--- What to work on ---
Give every entry again, exactly as it stands.
BEGIN Records provided
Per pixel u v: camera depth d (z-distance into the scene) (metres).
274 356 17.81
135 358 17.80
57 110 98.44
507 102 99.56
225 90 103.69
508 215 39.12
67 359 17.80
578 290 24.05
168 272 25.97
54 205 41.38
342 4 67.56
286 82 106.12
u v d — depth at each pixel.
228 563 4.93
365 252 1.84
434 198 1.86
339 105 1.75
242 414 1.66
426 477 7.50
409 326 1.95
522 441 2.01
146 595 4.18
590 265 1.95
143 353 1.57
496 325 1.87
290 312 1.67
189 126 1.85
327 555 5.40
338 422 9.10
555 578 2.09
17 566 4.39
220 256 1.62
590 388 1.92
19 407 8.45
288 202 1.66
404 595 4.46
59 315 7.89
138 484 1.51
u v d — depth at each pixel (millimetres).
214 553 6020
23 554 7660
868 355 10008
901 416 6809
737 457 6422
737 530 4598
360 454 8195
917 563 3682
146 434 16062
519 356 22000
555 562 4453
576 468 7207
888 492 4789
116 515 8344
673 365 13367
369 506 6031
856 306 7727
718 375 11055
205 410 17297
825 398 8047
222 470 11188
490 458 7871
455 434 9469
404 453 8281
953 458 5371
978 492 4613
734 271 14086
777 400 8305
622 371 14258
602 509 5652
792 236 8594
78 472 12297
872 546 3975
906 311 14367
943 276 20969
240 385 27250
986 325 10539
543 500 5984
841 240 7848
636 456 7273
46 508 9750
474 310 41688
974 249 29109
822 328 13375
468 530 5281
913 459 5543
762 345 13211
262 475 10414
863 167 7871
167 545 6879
END Records provided
--- Output of the task ---
Per pixel u v: camera depth d (z-distance into the scene) (metres).
274 356 17.81
135 358 17.80
57 110 98.44
507 102 99.56
225 90 103.69
508 215 39.12
67 359 17.80
578 290 24.05
168 272 25.97
54 205 41.38
342 4 67.56
286 82 106.12
u v d — depth at each pixel.
228 563 4.93
365 252 1.84
434 198 1.86
339 105 1.75
242 414 1.66
426 477 7.50
409 326 1.95
522 441 2.01
146 595 4.18
590 265 1.95
143 353 1.57
496 325 1.87
290 312 1.67
189 126 1.85
327 555 5.40
338 422 9.10
555 578 2.09
17 566 4.39
220 256 1.62
590 388 1.92
19 407 8.45
288 202 1.66
404 595 4.46
59 315 7.89
138 484 1.51
u v d — depth at each pixel (millimetres).
214 553 6020
23 554 7660
868 355 10008
901 416 6809
737 457 6422
737 530 4598
360 454 8195
917 563 3682
146 434 16062
519 356 22000
555 562 4453
576 468 7207
888 492 4789
116 515 8344
673 365 13367
369 506 6031
856 306 7727
718 375 11055
205 410 17297
825 398 8047
222 470 11188
490 458 7871
455 434 9469
404 453 8281
953 458 5371
978 492 4613
734 271 14086
777 400 8305
622 371 14258
602 509 5652
792 236 8594
78 472 12297
872 546 3975
906 311 14367
943 276 20969
240 385 27250
986 325 10539
543 500 5984
841 240 7848
636 456 7273
46 508 9750
474 310 41688
974 249 29109
822 328 13375
468 530 5281
913 459 5543
762 345 13211
262 475 10414
863 167 7871
167 545 6879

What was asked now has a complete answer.